### Input data
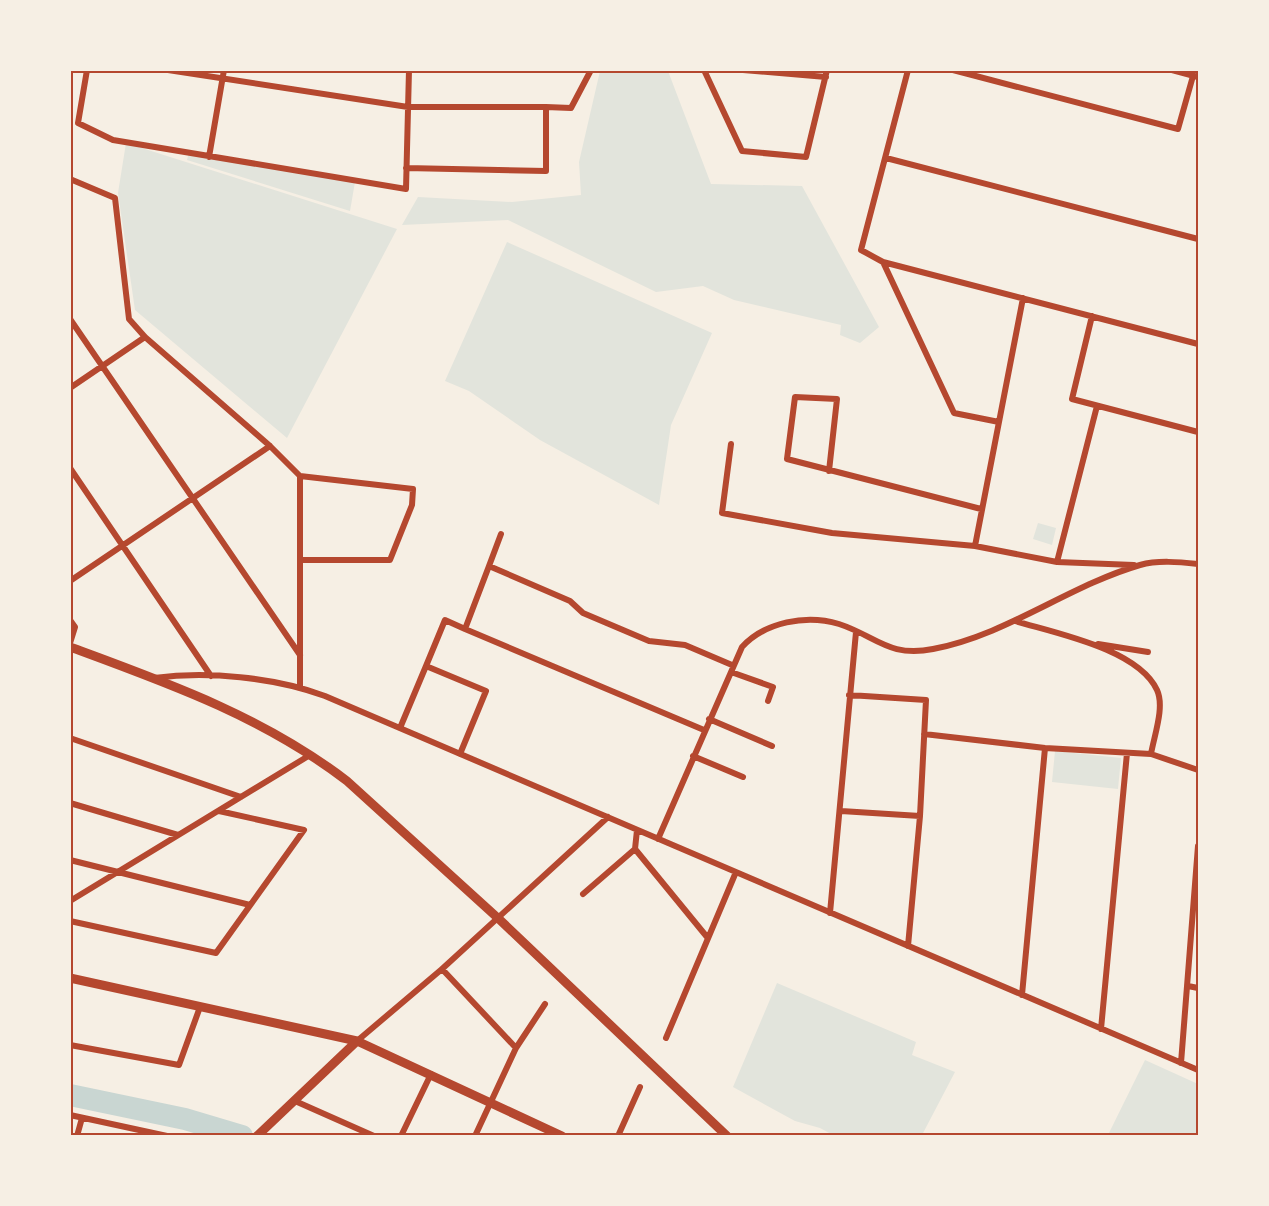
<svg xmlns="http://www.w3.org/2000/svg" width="1269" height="1206" viewBox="0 0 1269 1206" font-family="'Golos Text',sans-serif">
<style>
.green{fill:#e2e4dc}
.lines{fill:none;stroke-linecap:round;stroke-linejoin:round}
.river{stroke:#c9d6d2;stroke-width:22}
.minor{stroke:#b5482f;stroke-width:6}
.tertiary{stroke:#b5482f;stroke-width:9}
.neatline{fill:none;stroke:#b5482f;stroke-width:2}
</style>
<rect width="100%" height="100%" fill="#f6efe4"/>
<path class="green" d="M600,71H668L711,184L802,186L879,327L860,343L840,335L841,325L734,300L703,286L656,292L508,220L402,225L418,197L512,202L581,195L579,162Z
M126,143L397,229L287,438L135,310L118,193Z
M189,152L355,182L350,211L187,160Z
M507,242L712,333L671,425L659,505L540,440L469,391L445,381Z
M1038,523L1056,528L1052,545L1033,539Z
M1055,751L1121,758L1118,789L1052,782Z
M777,983L916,1042L912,1055L955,1072L922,1135H833L820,1128L795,1121L733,1087Z
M1145,1060L1198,1084V1135H1108Z"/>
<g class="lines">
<path class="river" d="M70,1095L185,1119L242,1136"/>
<path class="minor" d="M87,70L78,123L113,140L406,189L409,70
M168,70L408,107H546V171L406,168
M704,70L742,151L806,157L827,70
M743,70L826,77
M908,70L861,250L883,262L1198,344
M953,70L1178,129L1193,76
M1172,70L1198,77
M546,107L571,108L591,70
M209,157L224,70
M886,158L1198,239
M70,179L115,198L129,319L145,337L270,446L300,476V687
M883,262L954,413L999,422
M1092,316L1072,399L1198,432
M70,319L300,655
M70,388L145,337
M731,444L722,513L832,533L975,546L1057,562L1134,565
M70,468L211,676
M829,471L837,399L795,397L787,459L981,509
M300,476L413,489L412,505L390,560H301
M975,546L1023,298
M1057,562L1097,406
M489,566L501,534
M70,581L270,446
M70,620L75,627L70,643
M1015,621C1055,633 1138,649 1157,690C1165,707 1154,736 1151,754
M465,629L704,730
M1098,644L1148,652
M426,666L445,620L465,629L489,566L570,601L583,613L649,641L685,645L732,665
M731,672L773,687L768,701
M154,678C207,671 274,677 325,696L1198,1070
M849,695L926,700L920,816L908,946
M709,719L772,746
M400,728L426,666L486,691L460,754
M924,734L1045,748L1151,754L1198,770
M70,738L241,797
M693,756L743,777
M70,803L178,835
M841,811L920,816
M658,839L742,647C765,622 806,614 839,624C876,636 889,658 933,649C1007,635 1068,586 1140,565C1158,560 1179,562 1198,564
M635,849L707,937
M70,860L250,905
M583,894L635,849L637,830
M70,901L310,755
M830,913L856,632
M70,921L216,953L304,830L219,811
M442,969L516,1048
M1188,986L1198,988
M1022,995L1045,748
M1101,1029L1127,753
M666,1038L736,872
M357,1041L442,969L608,817
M70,1045L179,1065L200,1007
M1181,1063L1198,846
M295,1101L374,1136
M70,1115L167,1136
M77,1136L82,1118
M401,1136L431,1074
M475,1136L516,1048L545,1004
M618,1136L640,1087"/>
<path class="tertiary" d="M70,647C168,683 264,717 347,781L500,920L727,1136
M70,978L357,1041L562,1136
M257,1136L357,1041"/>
</g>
<rect width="1269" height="1206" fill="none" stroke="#f6efe4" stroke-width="144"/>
<rect x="72" y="72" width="1125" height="1062" class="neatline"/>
</svg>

### Task instructions
Scan the listing and report each line where the word "lines" shows up.

### The completed task
.lines{fill:none;stroke-linecap:round;stroke-linejoin:round}
<g class="lines">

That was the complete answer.